Loblolly pine is the most common timber species in the southern United States. This is due to the tree’s ability to grow rapidly on a wide variety of sites. It is considered a medium- to large-sized tree with an average height of 90 to 110 feet and an average diameter of 24 to 30 inches at maturity. In rare instances, the tree can live up to 300 years, but it normally reaches maturity at around 80 years.
A common misconception is that loblolly and other southeastern pines create poor wildlife habitat. In particular, many believe that common game species, such as wild turkey and deer, prefer hardwoods. However, any properly managed forest—both pine and hardwood—can provide excellent food and shelter for a variety of game and nongame species.

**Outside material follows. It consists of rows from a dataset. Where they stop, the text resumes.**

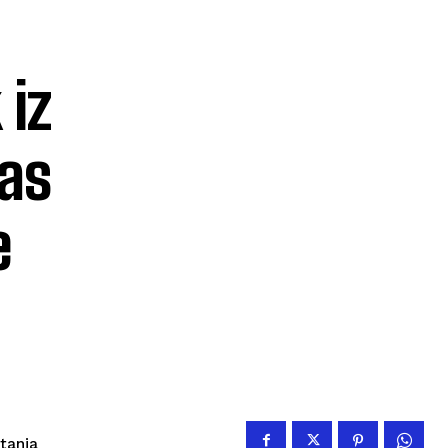
iz
as
e
itanja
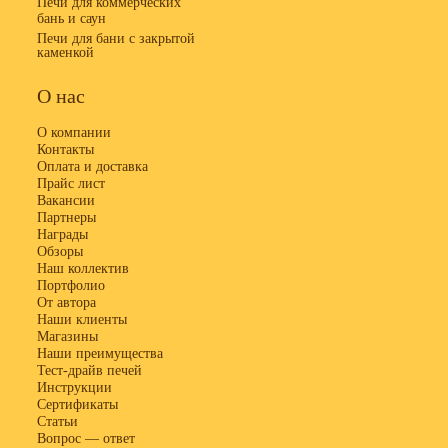
Печи для коммерческих
бань и саун
Печи для бани с закрытой
каменкой
О нас
О компании
Контакты
Оплата и доставка
Прайс лист
Вакансии
Партнеры
Награды
Обзоры
Наш коллектив
Портфолио
От автора
Наши клиенты
Магазины
Наши преимущества
Тест-драйв печей
Инструкции
Сертификаты
Статьи
Вопрос — ответ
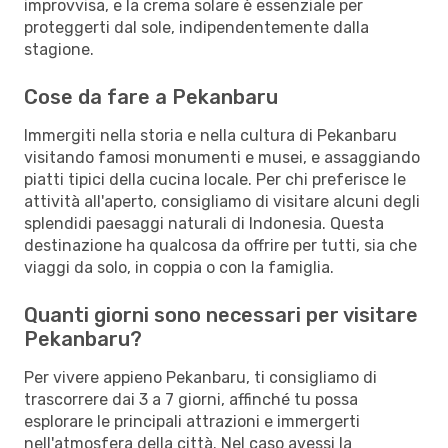
improvvisa, e la crema solare è essenziale per
proteggerti dal sole, indipendentemente dalla
stagione.
Cose da fare a Pekanbaru
Immergiti nella storia e nella cultura di Pekanbaru
visitando famosi monumenti e musei, e assaggiando
piatti tipici della cucina locale. Per chi preferisce le
attività all'aperto, consigliamo di visitare alcuni degli
splendidi paesaggi naturali di Indonesia. Questa
destinazione ha qualcosa da offrire per tutti, sia che
viaggi da solo, in coppia o con la famiglia.
Quanti giorni sono necessari per visitare
Pekanbaru?
Per vivere appieno Pekanbaru, ti consigliamo di
trascorrere dai 3 a 7 giorni, affinché tu possa
esplorare le principali attrazioni e immergerti
nell'atmosfera della città. Nel caso avessi la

Land managers with newly planted pines know how valuable they are to wildlife. Ample sunlight around the planted pines allows native plants, such as green brier, blackberry, and ragweed, to grow. These plants will provide cover not only for game species, such as deer, turkey, rabbit, and quail, but also for nongame species, such as songbirds. Over time, the forest canopy begins to close and sunlight no longer reaches the forest floor. The lack of sunlight suppresses growth of native plants, and they begin to disappear. Closed canopy loblolly forests like the one in figure 1 offer little food and shelter for native wildlife. Depending on the site, crown closure usually occurs after 10 to 15 years of age. As crown closure occurs, the loblolly trees also become crowded, and their growth rate is greatly reduced.
However, canopies can easily be re-opened with thinning, allowing sunlight to again reach the forest floor and create habitat for wildlife as well as increasing growth of the remaining trees. Typically, loblolly stands need to be thinned when the stand becomes so crowded that the growth of all trees is suppressed. Small trees dying in the understory is a sign of suppressed growth.
Another way to determine if a stand needs to be thinned is by looking at the live crown ratio. Live crown ratio is the distance from the lowest live branch to the top of the tree, divided by the total height (fig. 2). Loblolly trees show the best growth and vigor when the live crown ratio is greater than 40 percent. When trees start to approach 40 percent live crown ratio, it is time to thin. It is actually possible to wait too long to thin, as loblolly trees will not respond as well to thinning when live crown ratios are less than 40 percent.
During the thinning, land managers should place priority on removing diseased, deformed, and dying trees and leaving the best trees for future growth, harvest, and aesthetics. A loblolly pine stand typically has at least two and often three thinnings. Normally, loblolly stands are thinned before the basal area reaches 130 square feet per acre and are thinned to a basal area of 60 to 80 square feet per acre (fig. 3). Once the basal area surpasses 130, crown ratios may not be high enough to respond to a thinning. If managing for a savanna-type habitat is a goal, stands can be thinned even more aggressively. However, thinning to a basal area of 50 square feet per acre or less can make the stand more susceptible to wind throw.
After a thinning, there are many options for managing a loblolly stand. By the time the trees are thinned, they have a thick bark that is tolerant to fire. Once the tree reaches 4 inches in diameter, it is safe to burn, especially on cooler days that produce smaller flame heights. Prescribed burns discourage competing hardwoods, such as sweetgums, and encourage native plants for wildlife.
Quail and turkey respond best to burns at least every three years, which provide adequate cover for nesting. In particular, adult turkeys will forage in burned loblolly stands immediately following a prescribed fire. Deer will respond best to burning smaller blocks of land and providing a variety of burn intervals on the property. When managing with wildlife in mind, remember that a diversity of habitats will attract an array of different wildlife. Having different age classes of pines in close proximity will provide edge for many species. Edge is where two or more different plant communities meet. These areas increase diversity in both plant and wildlife species.
When considering management options, remember that forests are constantly changing. To reach specific goals, conducting thinnings at appropriate times is vital, especially when managing for wildlife is a goal. Remember that pine stands are not poor wildlife habitat, but poorly managed pine stands are.